Like most music, carols can conjure all different moods. They can be joyful, hopeful, celebratory, plaintive or wistful. They might be lively with a strong beat, sung by a crowd, or they might have the most impact heard sung by a cathedral choir. They’re traditionally sung by candlelight, maybe followed by mulled wine or mince pies – sights, sounds and tastes which brighten Christmas. And they sing of faith and hope, of God’s presence in the Nativity which Christmas is all about.
They’ve stood the test of time too – I learned the other day that it was St Francis of Assisi who introduced community carol singing. He alsco created the very first public nativity scene.
Another aspect to explore here is how many people struggle with Christmas, in all different ways, as issues they live with throughout the year come to a head – maybe depression, loneliness or family conflict. There’s immense pressure on people to have a wonderful time, and it’s simply unlikely to be like that for many. And music and song can themselves contribute to this. Song lyrics idealize Christmas as an endless part, bathing us all in a warm glow – but making many people feel sidelined and left out.
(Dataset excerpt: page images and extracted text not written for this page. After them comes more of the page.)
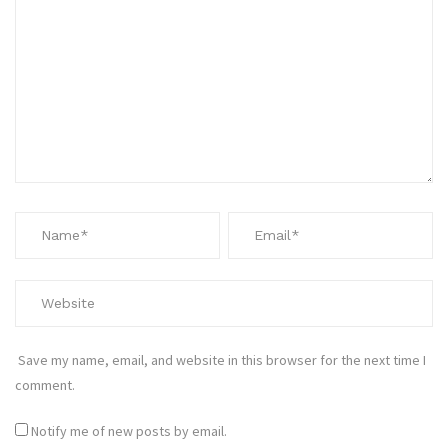
Save my name, email, and website in this browser for the next time I
comment.
Notify me of new posts by email.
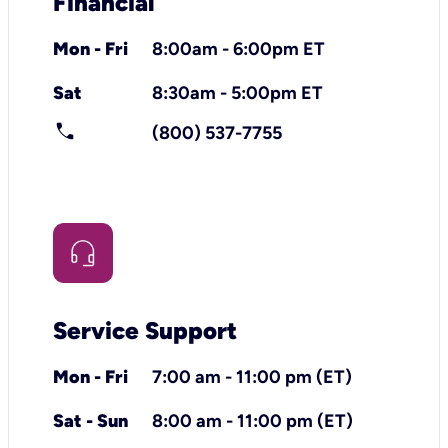
Financial
Mon - Fri
8:00am - 6:00pm ET
Sat
8:30am - 5:00pm ET
call
(800) 537-7755
Service Support
Mon - Fri
7:00 am - 11:00 pm (ET)
Sat - Sun
8:00 am - 11:00 pm (ET)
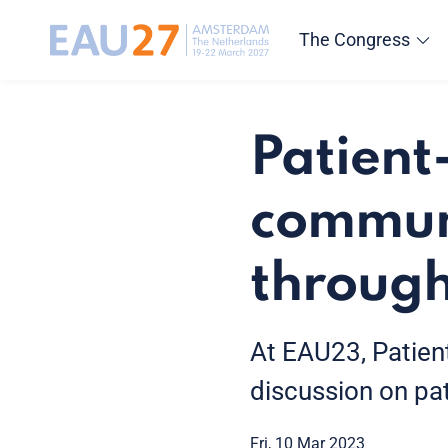
The Congress
Patient
communi
through
At EAU23, Patient
discussion on pa
Fri, 10 Mar 2023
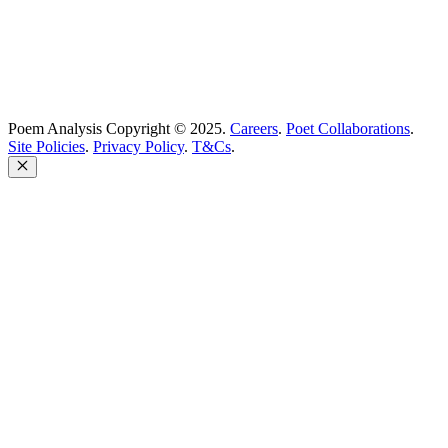
Poem Analysis Copyright © 2025.
Careers
.
Poet Collaborations
.
Site Policies
.
Privacy Policy
.
T&Cs
.
Close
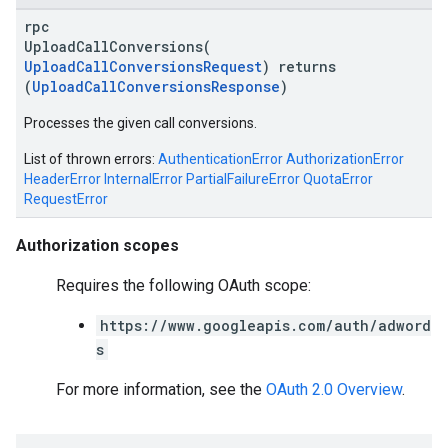
rpc
UploadCallConversions(
UploadCallConversionsRequest
) returns
(
UploadCallConversionsResponse
)
Processes the given call conversions.
List of thrown errors:
AuthenticationError
AuthorizationError
vice
HeaderError
InternalError
PartialFailureError
QuotaError
RequestError
Authorization scopes
Requires the following OAuth scope:
https://www.googleapis.com/auth/adword
s
For more information, see the
OAuth 2.0 Overview
.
Moreover, music is so closely linked to memory that carols and songs can revive memories very strongly, which could be bittersweet, only exacerbating sadness at this time of the year.
But music and song could also be one part of Christmas which people might still respond to, even if they find this a difficult time. Carols and songs lift mood, sometimes at the most unexpected moments. And for people with dementia, for whom music is so helpful, carols could be the best way to draw them in to the festivities.
Whether people long for Christmas or dread it, carols can transport us to a different place, lifting Christmas to another level, infusing an element of wonder.